Generally speaking, women are looking for any changes, large or small, to the size, shape, or appearance of their breasts when performing a breast self-exam. This includes changes to the skin or nipples, and the presence of any swelling, irritation or dimpling and puckering. It is also important that women approach breast self-exams the same way every time, so they are better able to recognize any of the changes that could indicate cancer. Breast exams should be conducted on a monthly basis in the shower, in front of a mirror, and lying down to ensure a full examination of all of the breast tissue is being completed each time.

In the Shower

When conducting a breast exam in the shower, use the tips of your fingers to palpate (press into) your breast in a circular motion, from the outside of your breast towards the nipple. Putting soap on your breast will make this part of the exam easier.  You should complete this motion three times using three different levels of pressure: gentle, firm, and hard. This will allow you to independently feel breast tissue at three depths, which helps to better differentiate the location of any lumps you might find. You are looking for lumps, masses, or any hardening of the breast tissue. Repeat on the other breast.

In Front of the Mirror

As stated above, breast cancer can cause subtle changes to the appearance of the breast. This can manifest in the size and shape of the breast itself, the appearance of the skin, and the structure of the nipple. When conducting a breast exam in the mirror, you are looking for these visual changes. To begin, examine your breasts in the mirror with your hands at your side, looking for changes to the skin, nipple and breast. Then raise your arms high overhead, looking for any changes to the shape of your breast, dimpling or pocketing in the surface of the breast, and redness or swelling. Use this self-exam to establish a baseline and then take note of any changes on subsequent exams and mention them to your healthcare provider.

Lying Down

The final stage of a monthly breast self-exam is to repeat the physical examination you performed in the shower while lying down with a pillow behind your shoulder. When lying down, breast tissue will spread out evenly against the chest, which can reveal lumps that were previously hidden. Repeat the self-exam conducted in the shower, complete with three levels of pressure, and take note of any lumps you uncover. This can also be a time to further examine lumps you find in the shower.

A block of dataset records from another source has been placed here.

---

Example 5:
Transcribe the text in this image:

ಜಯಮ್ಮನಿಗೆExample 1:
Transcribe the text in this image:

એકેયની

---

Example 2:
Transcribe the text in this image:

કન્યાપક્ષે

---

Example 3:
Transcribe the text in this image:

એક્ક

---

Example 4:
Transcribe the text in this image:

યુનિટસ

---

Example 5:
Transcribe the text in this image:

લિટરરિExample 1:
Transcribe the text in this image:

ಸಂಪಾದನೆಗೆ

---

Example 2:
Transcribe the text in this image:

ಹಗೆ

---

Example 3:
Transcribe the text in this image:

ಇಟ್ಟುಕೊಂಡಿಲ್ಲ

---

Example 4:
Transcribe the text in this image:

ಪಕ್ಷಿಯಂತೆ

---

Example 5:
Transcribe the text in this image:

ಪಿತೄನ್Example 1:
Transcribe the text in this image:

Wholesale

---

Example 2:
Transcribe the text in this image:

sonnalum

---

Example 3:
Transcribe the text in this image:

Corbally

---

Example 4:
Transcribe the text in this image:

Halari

If you find a lump during your monthly self-exam, don’t panic. Many lumps turn out to be non-cancerous and do not require treatment. Cancerous lumps are generally firm, immovable and pain-free, while benign lumps are softer, easy to manipulate with the finders and painful to the touch. However, these are just rules of thumb, so you should mention the lump to your physician as soon as possible regardless of how it feels on self-exam. Armed with this knowledge, the two of you can develop a plan moving forward.